If the cost pressures were not enough, governments of oil-rich states are driving tougher bargains. They want more — if not nearly all — of the cream off the top. Oil companies are now usually asked to sign production or revenue-sharing agreements, which will typically give the local government 80% of the profits.

In recent auctions of blocks in Libya, regarded as a red-hot new oil province, firms have promised up to 95% to land the deal.

“That’s an amazing margin to commit to,” said Fryklund.

Murray said: “There are a lot of things — costs, shortage of key personnel, the inherently risky nature of the business — to keep oil executives awake at night.”

Payne added: “This is not a business for someone with a banker’s mentality. You have to have people who are prepared to live with uncertainty.”

For those who do get it right, however, the rewards can be substantial. Payne gives the example of one of his potential fields — he declines to identify which one — that would break even at $60 a barrel. At $100 a barrel, its value climbs to $350m. At $135, the figure is $720m.

“Once it’s running, the production costs are fixed, so the high oil price flows straight to the bottom line.”

Payne is not the only entrepreneur picking over the North Sea. Xcite, a company that listed on AIM, the junior London stock market, last year, has a single prospect — the Bentley field, which first produced oil in the 1970s when it was run by Amoco.

Xcite’s management bought the block knowing that Amoco had ignored a layer of heavy oil, a treacly liquid heavier than the deposits normally pumped out of the ground.

“We are not explorers,” said Rupert Cole, finance director. “We knew the oil was there, they just went straight past it.”

Advances in recovery technology — and, of course, the high oil price — has made Bentley gleam again.

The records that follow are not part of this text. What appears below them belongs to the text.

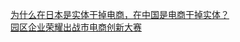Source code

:   
[为什么在日本是实体干掉电商，在中国是电商干掉实体？](http://www.dianyue.me/archives/672/7h87hn9vk6q56p6j/)  
[园区企业荣耀出战市电商创新大赛](http://www.dianyue.me/archives/507/77hpesuhiqcb5u12/)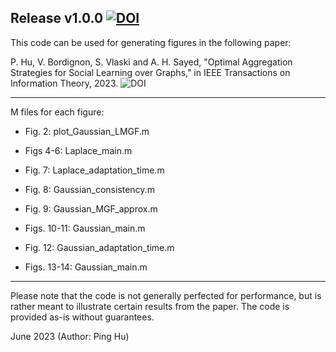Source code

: ## Release v1.0.0 [![DOI](https://zenodo.org/badge/669195561.svg)](https://zenodo.org/badge/latestdoi/669195561)


This code can be used for generating figures in the following paper:

P. Hu, V. Bordignon, S. Vlaski and A. H. Sayed, "Optimal Aggregation Strategies for Social Learning over Graphs," in IEEE Transactions on Information Theory, 2023. ![DOI](https://zenodo.org/badge/DOI/10.1109/TIT.2023.3281647.svg)

*****************************************
M files for each figure:

- Fig. 2:  plot_Gaussian_LMGF.m

- Figs 4-6:     Laplace_main.m

- Fig. 7:       Laplace_adaptation_time.m

- Fig. 8:       Gaussian_consistency.m

- Fig. 9:       Gaussian_MGF_approx.m

- Figs. 10-11:  Gaussian_main.m

- Fig. 12:      Gaussian_adaptation_time.m

- Figs. 13-14:  Gaussian_main.m
*****************************************

Please note that the code is not generally perfected for performance, but is rather meant to illustrate certain results from the paper. The code is provided as-is without guarantees.

June 2023 (Author: Ping Hu)
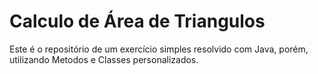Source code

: # Calculo de Área de Triangulos
Este é o repositório de um exercício simples resolvido com Java, porém, utilizando Metodos e Classes personalizados.
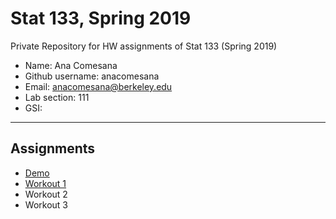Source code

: # Stat 133, Spring 2019

Private Repository for HW assignments of Stat 133 (Spring 2019)

- Name: Ana Comesana
- Github username: anacomesana
- Email: anacomesana@berkeley.edu
- Lab section: 111
- GSI: 

-----

## Assignments

- [Demo](demo)
- [Workout 1](workout1)
- Workout 2
- Workout 3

While the field has not yet been developed sufficiently to have independently verified reserve levels, the work so far indicates a value of $1 billion is not out of the question.

Xcite hopes to have the independent verification later in the year and, once Bentley is back on its feet, may go looking for other developments.

Other UK groups are looking further afield. Africa Oil Exploration Company, listed on the Plus market in London, was set up as a shell to invest in possible African wells. It recently bought into Wilton, a group with rights to an onshore heavy-oil block in Madagascar. Exxon has the rights to a larger offshore block next door.

“There’s no doubt that the high oil price makes investors prick up their ears,” said Africa Oil director Jock Buchanan.

It was vital to find the right types of engineering teams, he said, possession of which was one of the factors that had led his group to invest in Wilton.

“They have a great group of engineers who not only know their stuff technically but know Madagascar and Africa. There aren’t many people like that around.”

Payne, who has worked in the industry for 40 years, said the high prices should alert governments to the reality of oil supply.

“It’s a call to efficiency. Oil is a must-have commodity, and there is less and less of it out there,” he said. “We need to wake up to that fact fast.”